Problem description => Nothing but the lines from the first line of the records through the line with "valid neighbors of" should be output, exactly as written and free of pictures.

____

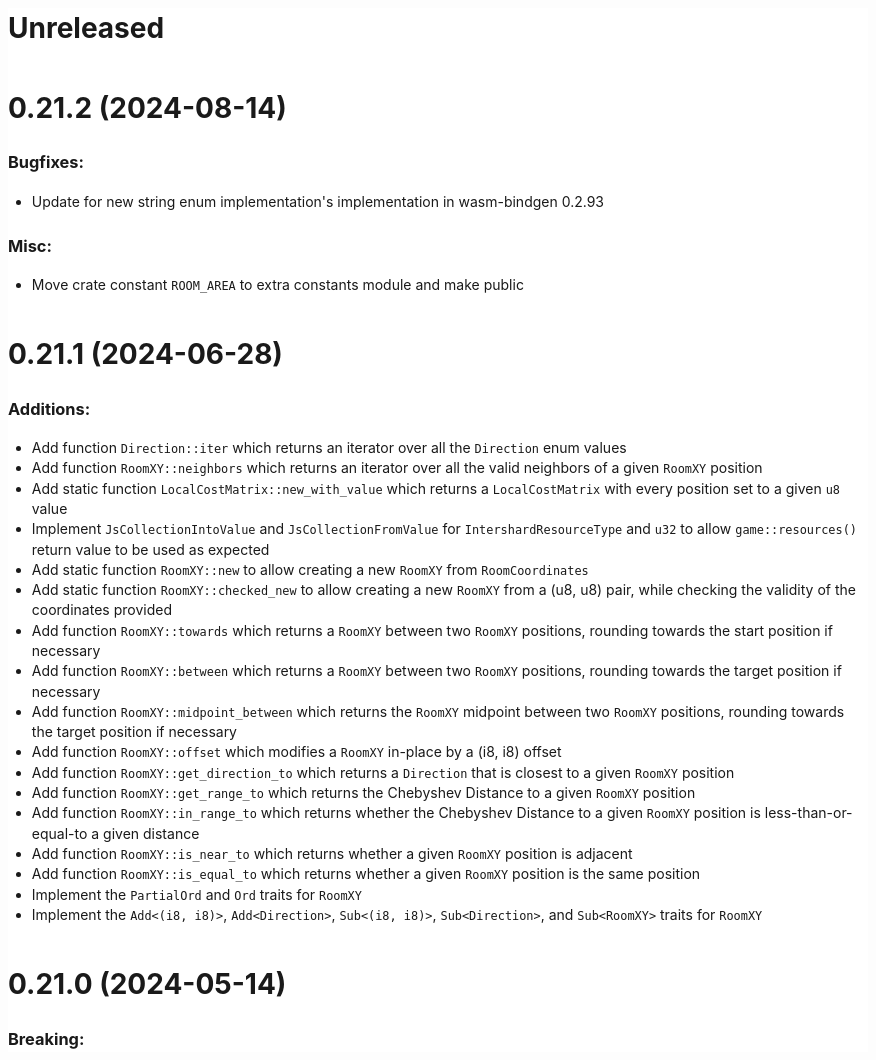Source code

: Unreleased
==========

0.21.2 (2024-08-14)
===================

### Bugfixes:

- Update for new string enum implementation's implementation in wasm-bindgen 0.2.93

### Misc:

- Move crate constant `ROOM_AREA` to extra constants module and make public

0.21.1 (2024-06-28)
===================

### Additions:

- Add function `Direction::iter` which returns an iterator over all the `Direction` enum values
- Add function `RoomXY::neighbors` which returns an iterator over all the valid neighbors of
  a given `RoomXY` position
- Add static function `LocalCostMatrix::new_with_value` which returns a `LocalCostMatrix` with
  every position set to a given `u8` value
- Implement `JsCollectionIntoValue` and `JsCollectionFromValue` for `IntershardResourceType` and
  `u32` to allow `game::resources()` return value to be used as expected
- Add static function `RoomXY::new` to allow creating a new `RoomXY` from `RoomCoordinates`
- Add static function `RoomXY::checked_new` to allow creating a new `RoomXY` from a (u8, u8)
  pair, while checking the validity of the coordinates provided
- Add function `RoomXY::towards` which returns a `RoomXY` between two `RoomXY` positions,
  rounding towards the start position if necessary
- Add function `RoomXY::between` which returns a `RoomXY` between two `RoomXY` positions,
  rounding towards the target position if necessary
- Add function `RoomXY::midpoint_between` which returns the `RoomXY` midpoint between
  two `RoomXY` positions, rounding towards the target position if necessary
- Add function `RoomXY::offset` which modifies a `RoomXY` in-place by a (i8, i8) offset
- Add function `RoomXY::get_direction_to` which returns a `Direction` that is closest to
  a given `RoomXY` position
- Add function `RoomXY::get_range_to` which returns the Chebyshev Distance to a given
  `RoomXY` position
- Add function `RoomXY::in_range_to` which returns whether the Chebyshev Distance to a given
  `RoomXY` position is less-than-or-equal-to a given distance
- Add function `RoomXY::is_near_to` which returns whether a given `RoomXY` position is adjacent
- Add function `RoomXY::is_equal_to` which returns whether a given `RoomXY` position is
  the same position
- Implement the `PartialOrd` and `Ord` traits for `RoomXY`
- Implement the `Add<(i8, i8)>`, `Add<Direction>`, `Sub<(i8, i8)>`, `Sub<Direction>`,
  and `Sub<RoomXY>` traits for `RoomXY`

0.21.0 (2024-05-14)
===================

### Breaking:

____

Solution for this task =>
Source code

: Unreleased
==========

0.21.2 (2024-08-14)
===================

### Bugfixes:

- Update for new string enum implementation's implementation in wasm-bindgen 0.2.93

### Misc:

- Move crate constant `ROOM_AREA` to extra constants module and make public

0.21.1 (2024-06-28)
===================

### Additions:

- Add function `Direction::iter` which returns an iterator over all the `Direction` enum values
- Add function `RoomXY::neighbors` which returns an iterator over all the valid neighbors of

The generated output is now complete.